Пронесся слух, что на вокзал пригнали пленных австрийцев. Мы с Федькой тотчас же после уроков понеслись туда. Вокзал у нас находился далеко за городом. Нужно было бежать мимо кладбища, через перелесок, выйти на шоссе и пересечь длинный извилистый овраг.
— Как по-твоему, Федька, — спросил я, — пленные в кандалах или нет?
— Не знаю. Может быть, и в кандалах. А то ведь разбежаться могут. А в кандалах далеко не убежишь! Вон как арестанты в тюрьму идут, так еле ноги волочат.
— Так ведь арестанты — они же воры, а пленные ничего не украли.
Федька сощурился.
— А ты думаешь, что в тюрьме только тот, кто украл либо убил? Там, брат, за разное сидят.
— За какое еще разное?
— А вот за такое… За что ремесленного учителя посадили? Не знаешь? Ну и помалкивай.
Меня всегда сердило, почему Федька больше меня все знает. Обязательно, о чем его ни спроси — только не насчет уроков, — он всегда что-нибудь да знает. Должно быть, через отца. Отец у него почтальон, а почтальон, пока из дома в дом ходит, мало ли чего наслушается.
Ремесленного учителя, или, как его у нас звали, Галку, ребятишки любили. Приехал он в город в начале войны. Снял на окраине квартирку. Я несколько раз бывал у него. Он сам любил ребят, учил их на своем верстаке, делать клетки, ящики, западки. Летом, бывало, наберет целую ораву и отправляется с нею в лес или на рыбную ловлю. Сам он был черный, худой и ходил немного подпрыгивая, как птица, за что и прозвали его Галкой. Арестовали его совершенно неожиданно, за что — мы толком и не знали. Одни ребята говорили, что будто бы он шпион и передавал по телефону немцам все секреты о передвижении войск. Нашлись и такие, которые утверждали, что будто бы учитель раньше был разбойником и грабил людей на проезжих дорогах, а вот теперь правда и выплыла наружу.
Но я не верил: во-первых, отсюда ни до какой границы телефонный провод не дотянешь; во-вторых, про какие военные секреты и передвижения войск можно передавать из Арзамаса?
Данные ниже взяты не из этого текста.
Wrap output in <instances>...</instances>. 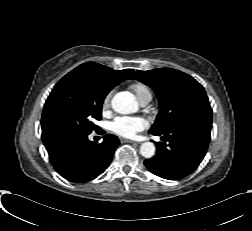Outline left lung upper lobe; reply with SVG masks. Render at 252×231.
I'll return each instance as SVG.
<instances>
[{
	"label": "left lung upper lobe",
	"mask_w": 252,
	"mask_h": 231,
	"mask_svg": "<svg viewBox=\"0 0 252 231\" xmlns=\"http://www.w3.org/2000/svg\"><path fill=\"white\" fill-rule=\"evenodd\" d=\"M130 79L150 86L158 96L160 111L151 134H161L188 120L212 122L210 107L204 88L190 75L171 68L135 71Z\"/></svg>",
	"instance_id": "5c2ea615"
}]
</instances>
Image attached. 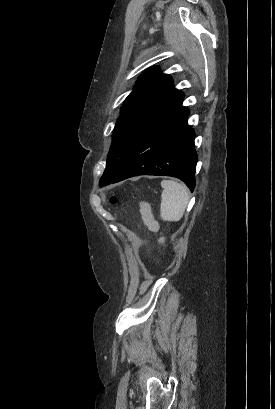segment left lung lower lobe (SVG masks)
<instances>
[{"instance_id": "0a47b994", "label": "left lung lower lobe", "mask_w": 275, "mask_h": 409, "mask_svg": "<svg viewBox=\"0 0 275 409\" xmlns=\"http://www.w3.org/2000/svg\"><path fill=\"white\" fill-rule=\"evenodd\" d=\"M188 115L181 101L157 120L130 150L111 183L137 175H166L181 179L193 191L197 154Z\"/></svg>"}]
</instances>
Тут и войск-то вовсе было мало — семь человек команды у воинского присутствия, офицер Балагушин с денщиком да на вокзале четыре пекаря из военно-продовольственного пункта, у которых одно только название, что солдаты, а на самом деле — обыкновенные булочники. Кроме того, за все это время у нас только и было одно передвижение войск, когда офицер Балагушин переехал с квартиры Пырятиных к Басютиным, а больше никаких передвижений и не было.
Что же касается того, что учитель был разбойником, — это была явная ложь. Выдумал это Петька Золотухин, который, как известно всем, отчаянный враль, и если попросит взаймы три копейки, то потом будет божиться, что отдал, либо вовсе вернет удилище без крючков и потом будет уверять, что так и брал. Да какой же из учителя — разбойник? У него и лицо не такое, и походка смешная, и сам он добрый, а к тому же худой и всегда кашляет.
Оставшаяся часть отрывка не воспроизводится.